I am definitely interested in this aspect that you mention. I have some papers where I use the signed log-likelihood of random variables to give very tight bounds on the tail probabilities. This approach works excellently for binomial distributions, negative binomial distributions, Poisson distributions, Gamma distributions and inverse Gaussian distributions. These classes of distributions form exponential families with simple variance functions, but one can also get bounds on tail probabilities of hypergeometric distributions that do not form an exponential family, and there seem to be some hidden structure or some general inequalities that we still do not know yet.

See "An Informative Interpretation of Decision Theory: The Information Theoretic Basis for SNR and LLR" for rigorous development of the data components of discriminating information for binary decisions. See "An Informative Interpretation of Decision Theory: Scalar Performance Measures for Binary Decisions" for rigorous development of non-data components (i.e., "prior information") and how information flows through the actual binary decision process - this leads to (what is to me) a much more useful method of measuring decision performance than traditional ROC curves, since it is scalar, and thus can be maximized directly.

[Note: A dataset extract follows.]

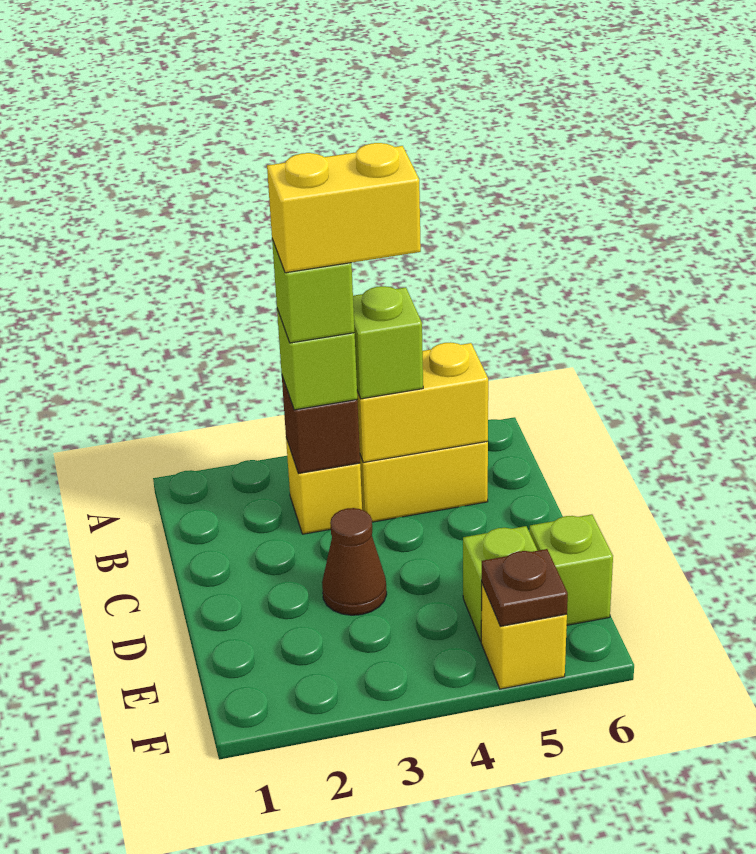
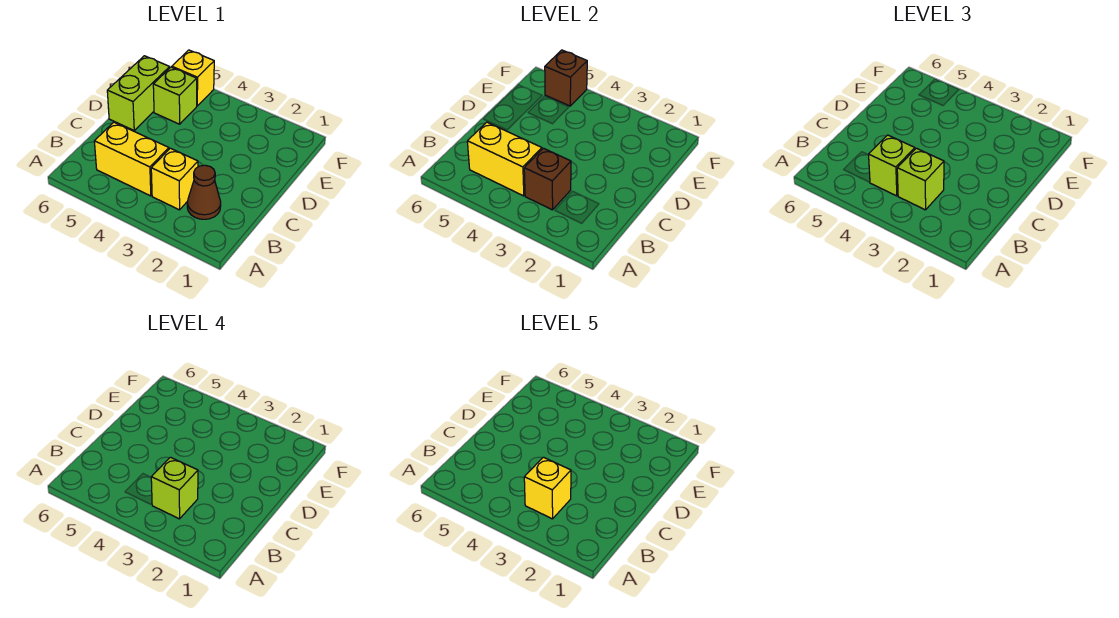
yellow 1x2 brick [267,143,421,273] -> yellow 1x1 brick [524,457,571,519]
brown 1x1 cone [322,508,387,615] -> brown 1x1 cone moved to [187,165,221,219]
lime 1x1 brick [529,514,613,625] -> lime 1x2 brick [107,56,170,130]
brown 1x1 plate [482,549,568,626] -> brown 1x1 brick [545,50,587,106]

Cites of both are available on my RG site, which will lead you back to IEEE Access where they were published.

I have a further working paper exploring the specific relationship between discriminating information and entropic information {not yet published because the first set of reviewers weren't sufficiently familiar with discriminating information to really understand what I was getting at) that is not currently posted. I have not yet written up the application of discriminating information to classification (one of N choices) and estimation (one of a continuous set of choices) problems, but it is quite straight forward (you just analyze the "oring" operation on the underlying set of binary decisions). Right now, I am starting to unravel the extension to inferential decisions (or decisions of action, such as "should I act?" rather than "is something present?")

Most importantly, if you are interested in tail issues, I should write up and pass along some noodling I have done on what I call "LLR generating probabilities" For me, this arose in trying to understand the required structure of the two probabilities associated with any LLR statistic, which is extremely constraining and I am sure I don't fully understand yet. Will be happy to do so if you are interested - just pass me a link as to where you would like it delivered.